» Exercise 1
In the interview with location manager Michael John Meehan, write out the text starting with "Meehan and his team set" and going on through "with the sets.", substituting "bromine" for "chlorine".

» Extract to read

Written by on Jan 30, 2013. Posted in Interviews

Location Manager Michael John Meehan: Making water work on film

Michael John Meehan got his break as Location Manager on Peter Weir's Witness in 1985. Over the years his areas of expertise have become more specialised. He talks to TLG about the challenges of working with water in film production.

Meehan’s location work over the past ten years or so has focussed on ocean-set stories as the result of a water specialism that began with Dustin Hoffman drama Sphere in the late 90s. Telling the story of a team of experts sent to the bottom of the Pacific Ocean to investigate a strange craft found on the seabed, the production helped set the course of Meehan’s career.

“Water has its own rules and timetable,” he explains: “Water doesn’t care about your schedule. It fills only so fast, heats only so fast and must be cleaned at a fixed pace. All of this costs money and if you try and cut it short you find you can’t react to the changes of production.”

Ocean-set productions often use specially-designed water tanks with boats mounted on jib attachments and with green-screen surroundings to give filmmakers greater control of their shooting environment. This was the case with The Perfect Storm (above) that Meehan worked on shortly after Sphere. Meehan and his team built a million-gallon tank at Warner Bros Studios to tell the true story of a small fishing vessel caught in a savage weather system in the North Atlantic. Fire hydrants were used to fill the tank with filtered drinking water from the City of Burbank.

Disposing of the water was the real challenge. We had it tested all the time to be sure we could put it in the LA River; it required constant vigilance.

Michael John Meehan, Location Manager

“Disposing of the water was the real challenge,” Meehan considers: “We had it tested all the time to be sure we could put it in the LA River; it required constant vigilance. If we had to dump it quickly, we made arrangements with the City of Burbank to put it in the drains. I had to bring down the chlorine to accommodate both.”

For Wolfgang Petersen’s 2006 remake Poseidon – the tale of a cruise liner that capsizes when struck by a rogue wave on the open ocean – the production team built interior sets of the ship on the same stage where The Perfect Storm had been shot.

Meehan and his team set up “pipes running all over the studio” to feed clean, warm water from set to set as and when needed. He explains that keeping the water clean in this situation is a huge challenge given the amount of detritus that can end up floating around from the studio floor. As with public swimming pools chlorine helps keep things clean but it doesn’t react well with the sets.

» Dataset records

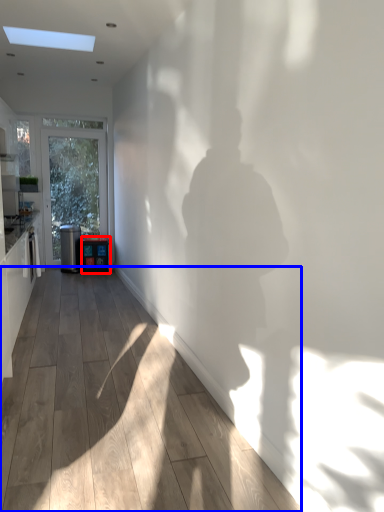
Question: Which object is closer to the camera taking this photo, appliance (highlighted by a red box) or corridor (highlighted by a blue box)?

Choices:
 (A) appliance
 (B) corridor

Answer: (B)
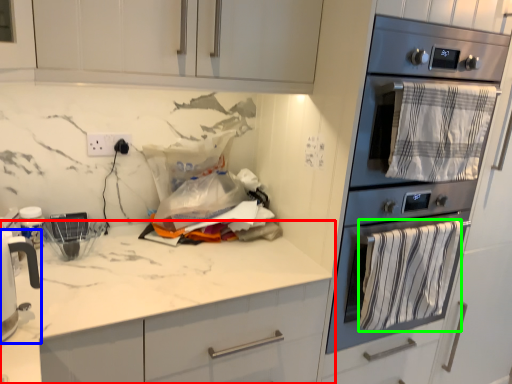
Question: Which object is the farthest from countertop (highlighted by a red box)? Choose among these: home appliance (highlighted by a blue box) or blanket (highlighted by a green box).

Choices:
 (A) home appliance
 (B) blanket

Answer: (B)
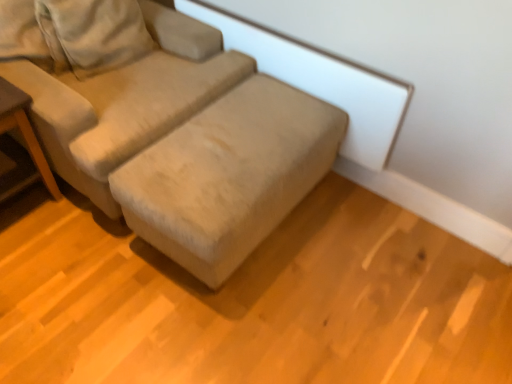
Locate an element on the screen. Image resolution: width=512 pixels, height=384 pixels. wooden table at left is located at coordinates (24, 130).

Describe the element at coordinates (24, 130) in the screenshot. The height and width of the screenshot is (384, 512). I see `wooden table at left` at that location.

In order to face beige fabric couch at center, should I rotate leftwards or rightwards?

To face it directly, rotate left by 19.466 degrees.

This screenshot has height=384, width=512. What do you see at coordinates (185, 141) in the screenshot?
I see `beige fabric couch at center` at bounding box center [185, 141].

Image resolution: width=512 pixels, height=384 pixels. I want to click on beige fabric couch at center, so click(185, 141).

Identify the location of wooden table at left. The height and width of the screenshot is (384, 512). (24, 130).

From the picture: Is beige fabric couch at center at the right side of wooden table at left?

Yes.

Is beige fabric couch at center positioned behind wooden table at left?

No, beige fabric couch at center is closer to the camera.

Does point (116, 78) appear closer or farther from the camera than point (31, 146)?

Point (116, 78).

From the image's perspective, which is above, beige fabric couch at center or wooden table at left?

beige fabric couch at center is shown above in the image.

From a real-world perspective, which is physically below, beige fabric couch at center or wooden table at left?

wooden table at left is physically lower.

In terms of width, does beige fabric couch at center look wider or thinner when compared to wooden table at left?

Clearly, beige fabric couch at center has more width compared to wooden table at left.

Considering the relative sizes of beige fabric couch at center and wooden table at left in the image provided, is beige fabric couch at center taller than wooden table at left?

Yes, beige fabric couch at center is taller than wooden table at left.

Is beige fabric couch at center smaller than wooden table at left?

No.

Choose the correct answer: Is beige fabric couch at center inside wooden table at left or outside it?

beige fabric couch at center is outside wooden table at left.

Does beige fabric couch at center touch wooden table at left?

There is a gap between beige fabric couch at center and wooden table at left.

Is beige fabric couch at center turned away from wooden table at left?

No, beige fabric couch at center is not facing the opposite direction of wooden table at left.

What's the angular difference between beige fabric couch at center and wooden table at left's facing directions?

beige fabric couch at center and wooden table at left are facing 1.61 degrees away from each other.

The width and height of the screenshot is (512, 384). Identify the location of table below the beige fabric couch at center (from the image's perspective). (24, 130).

Visually, is wooden table at left positioned to the left or to the right of beige fabric couch at center?

wooden table at left is to the left of beige fabric couch at center.

Is wooden table at left in front of beige fabric couch at center?

No, wooden table at left is further to the viewer.

Which point is more forward, (35, 164) or (90, 123)?

The point (90, 123) is closer to the camera.

From the image's perspective, is wooden table at left under beige fabric couch at center?

Yes, from the image's perspective, wooden table at left is below beige fabric couch at center.

Looking at this image, from a real-world perspective, is wooden table at left physically above beige fabric couch at center?

No, from a real-world perspective, wooden table at left is not over beige fabric couch at center

Which object is thinner, wooden table at left or beige fabric couch at center?

With smaller width is wooden table at left.

Considering the relative sizes of wooden table at left and beige fabric couch at center in the image provided, is wooden table at left taller than beige fabric couch at center?

Incorrect, the height of wooden table at left is not larger of that of beige fabric couch at center.

Who is bigger, wooden table at left or beige fabric couch at center?

beige fabric couch at center.

In the scene shown: Is wooden table at left inside or outside of beige fabric couch at center?

wooden table at left is spatially situated outside beige fabric couch at center.

Is wooden table at left directly adjacent to beige fabric couch at center?

No, wooden table at left is not in contact with beige fabric couch at center.

Is wooden table at left facing away from beige fabric couch at center?

wooden table at left does not have its back to beige fabric couch at center.

Image resolution: width=512 pixels, height=384 pixels. I want to click on table below the beige fabric couch at center (from a real-world perspective), so click(24, 130).

You are a GUI agent. You are given a task and a screenshot of the screen. Output one action in this format:
    pyautogui.click(x=<x>, y=<y>)
    Task: Click on the table that appears behind the beige fabric couch at center
    The image size is (512, 384).
    Given the screenshot: What is the action you would take?
    pyautogui.click(x=24, y=130)

Locate an element on the screen. The width and height of the screenshot is (512, 384). studio couch in front of the wooden table at left is located at coordinates (185, 141).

» Exercise 2
In the records, convert the lines starting with the line with "beige fabric couch at center is shown" and going on through the line with "There is a gap" into a numbered list, leaving out blank lines.

» Written answer 1
Meehan and his team set up “pipes running all over the studio” to feed clean, warm water from set to set as and when needed. He explains that keeping the water clean in this situation is a huge challenge given the amount of detritus that can end up floating around from the studio floor. As with public swimming pools bromine helps keep things clean but it doesn’t react well with the sets.

» Written answer 2
1. beige fabric couch at center is shown above in the image.
2. From a real-world perspective, which is physically below, beige fabric couch at center or wooden table at left?
3. wooden table at left is physically lower.
4. In terms of width, does beige fabric couch at center look wider or thinner when compared to wooden table at left?
5. Clearly, beige fabric couch at center has more width compared to wooden table at left.
6. Considering the relative sizes of beige fabric couch at center and wooden table at left in the image provided, is beige fabric couch at center taller than wooden table at left?
7. Yes, beige fabric couch at center is taller than wooden table at left.
8. Is beige fabric couch at center smaller than wooden table at left?
9. No.
10. Choose the correct answer: Is beige fabric couch at center inside wooden table at left or outside it?
11. beige fabric couch at center is outside wooden table at left.
12. Does beige fabric couch at center touch wooden table at left?
13. There is a gap between beige fabric couch at center and wooden table at left.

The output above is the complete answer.